Douma, J.A.J., Loffeld, R.J.L.F.

Voorzitter(s): dr. B.J. Looij, Geleen & dr. Y.W.J. Sijpkens, Den Haag

Locatie(s): Zaal 2.1

Categorie(ën):

Case report:  A 32-year old female was admitted to our hospital. After the finish line of the “Dam tot Dam loop” she collapsed, without signs of epileptic activity. The patient was admitted and didn’t had any complaints. Blood pressure was normal, with a pulse rate of 112, her core temperature was 37.8 oC. Shortly after arrival the patient became unconscious, with rhythmic movement of the eye lids and extremities. An epileptic seizure was diagnosed and intravenous benzodiazepines were given, with only partial and shortlasting effect. The patient was admitted to the ICU-department and treated with phenytoin, sedation and ventilator support. Laboratory investigation showed mild renal insufficiency with a creatinin of 113 umol/l, a maximum creatinin kinase of 1695 U/l, a corrected calcium of 2.06 mmol/l and a severe hypophosphatemia of 0.30 mmol/l.

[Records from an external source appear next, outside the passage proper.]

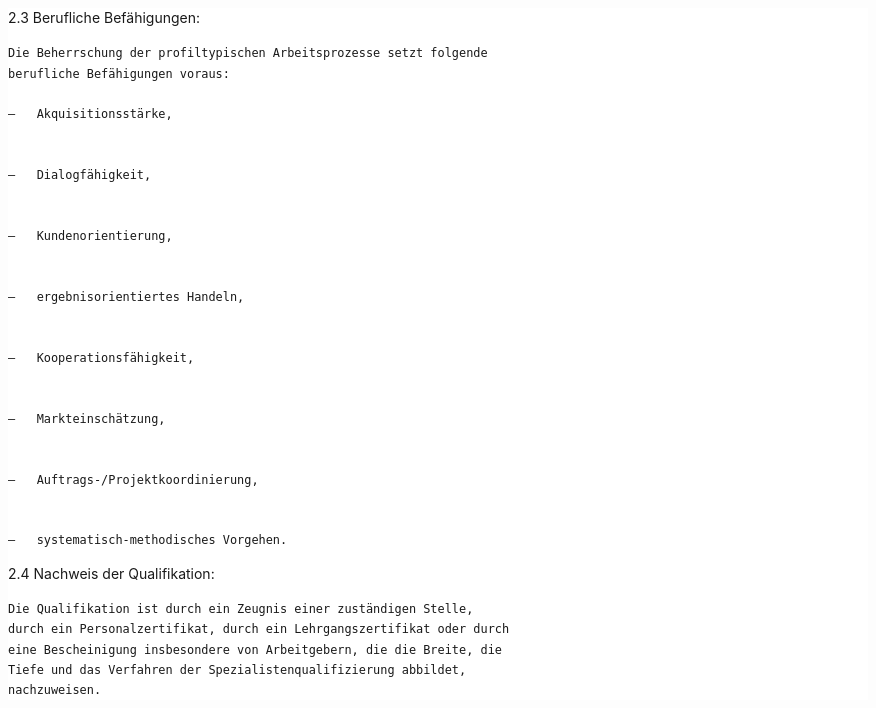 



2.3 Berufliche Befähigungen:

    Die Beherrschung der profiltypischen Arbeitsprozesse setzt folgende
    berufliche Befähigungen voraus:

    –   Akquisitionsstärke,


    –   Dialogfähigkeit,


    –   Kundenorientierung,


    –   ergebnisorientiertes Handeln,


    –   Kooperationsfähigkeit,


    –   Markteinschätzung,


    –   Auftrags-/Projektkoordinierung,


    –   systematisch-methodisches Vorgehen.





2.4 Nachweis der Qualifikation:

    Die Qualifikation ist durch ein Zeugnis einer zuständigen Stelle,
    durch ein Personalzertifikat, durch ein Lehrgangszertifikat oder durch
    eine Bescheinigung insbesondere von Arbeitgebern, die die Breite, die
    Tiefe und das Verfahren der Spezialistenqualifizierung abbildet,
    nachzuweisen.




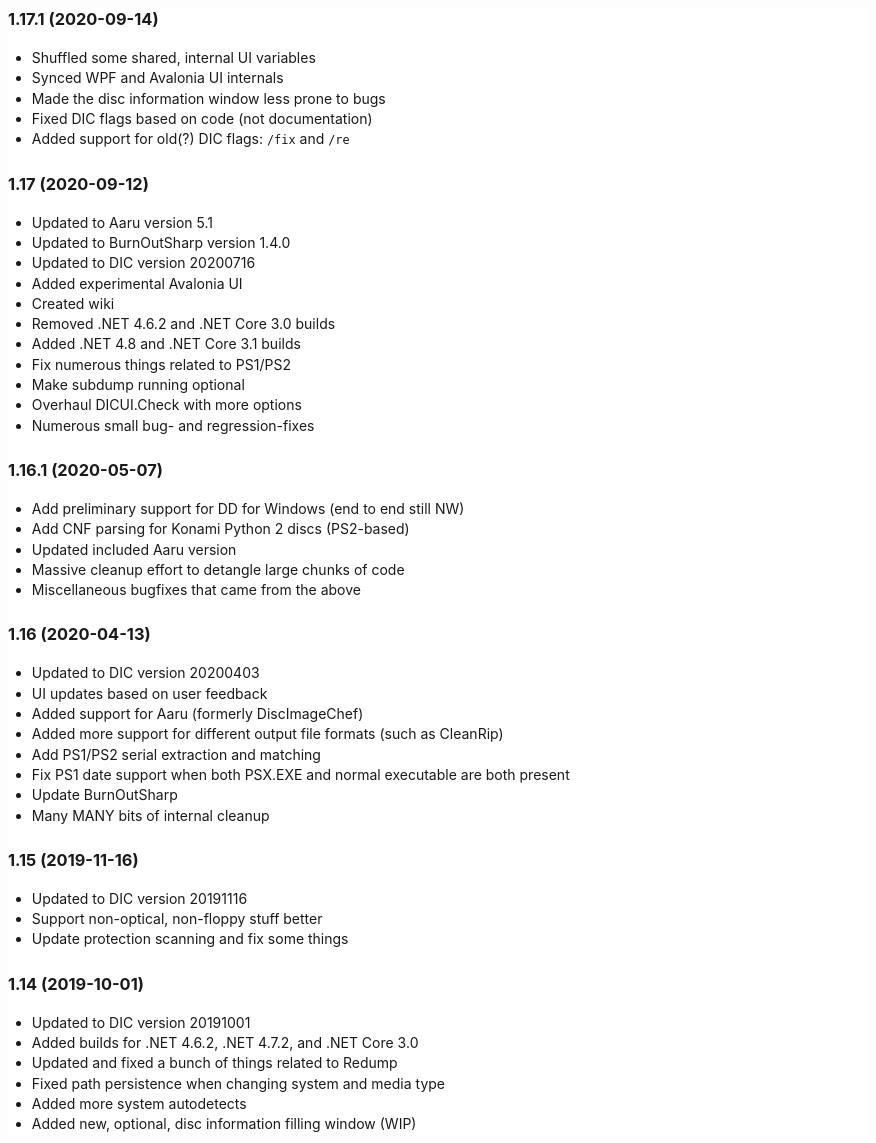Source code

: ### 1.17.1 (2020-09-14)

- Shuffled some shared, internal UI variables
- Synced WPF and Avalonia UI internals
- Made the disc information window less prone to bugs
- Fixed DIC flags based on code (not documentation)
- Added support for old(?) DIC flags: `/fix` and `/re`

### 1.17 (2020-09-12)

- Updated to Aaru version 5.1
- Updated to BurnOutSharp version 1.4.0
- Updated to DIC version 20200716
- Added experimental Avalonia UI
- Created wiki
- Removed .NET 4.6.2 and .NET Core 3.0 builds
- Added .NET 4.8 and .NET Core 3.1 builds
- Fix numerous things related to PS1/PS2
- Make subdump running optional
- Overhaul DICUI.Check with more options
- Numerous small bug- and regression-fixes

### 1.16.1 (2020-05-07)

- Add preliminary support for DD for Windows (end to end still NW)
- Add CNF parsing for Konami Python 2 discs (PS2-based)
- Updated included Aaru version
- Massive cleanup effort to detangle large chunks of code
- Miscellaneous bugfixes that came from the above

### 1.16 (2020-04-13)

- Updated to DIC version 20200403
- UI updates based on user feedback
- Added support for Aaru (formerly DiscImageChef)
- Added more support for different output file formats (such as CleanRip)
- Add PS1/PS2 serial extraction and matching
- Fix PS1 date support when both PSX.EXE and normal executable are both present
- Update BurnOutSharp
- Many MANY bits of internal cleanup

### 1.15 (2019-11-16)

- Updated to DIC version 20191116
- Support non-optical, non-floppy stuff better
- Update protection scanning and fix some things

### 1.14 (2019-10-01)

- Updated to DIC version 20191001
- Added builds for .NET 4.6.2, .NET 4.7.2, and .NET Core 3.0
- Updated and fixed a bunch of things related to Redump
- Fixed path persistence when changing system and media type
- Added more system autodetects
- Added new, optional, disc information filling window (WIP)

Arterial blood gas examination revealed a metabolic acidosis, with a pH of 7.31, pCO2 35 mmHg, bicarbonate 17.6 mmol/l and a lactate of 2.6 mmol/l. Intravenous administration of phosphate was initiated. The next day the patient was doing well and did not show any signs of epileptic activity. A MRI-scan of the brain showed no abnormalities. An EEG showed no focal abnormalities and no signs of epileptic activity. Vitamin D level was normal. Three months later, calcium and phosphate levels in blood and urine were normal. The final diagnosis was a severe exercise-induced hypophosphatemia, with epileptic seizures.

Discussion: Hypophosphatemia as a result of exercise is rarely reported in the literature. In one study participants with collapse after a running competition had a significant hypophosphatemia compared with runners who did not collapse. The cause is unknown. Rapid absorption of inorganic phosphate into the muscles to replenish the depleted stores of phosphocreatinin after heavy exercise is one of the possible mechanisms. Also some of the inorganic phosphate is sequestered in the hexophosphates and triose-phosphates of the glycolytic pathway. Another factor could be the high level of circulating catecholamines during severe exercise, what can cause a phosphate shift from extracellular tot intracellular. Hypophosphatemia is related to different forms of neurologic dysfunction, like confusion, generalized weakness, neuropathy, seizures and coma. The mechanism that leads to neurological dysfunction in hypophosphataemic patients is unclear. Maybe it is caused by diminished oxygen delivery in neurologic tissue, as a consequence of lower concentrations of 2,3-DPG and ATP in red blood cells. In conclusion, heavy exercise can cause severe hypophosphatemia with serious neurological dysfunction.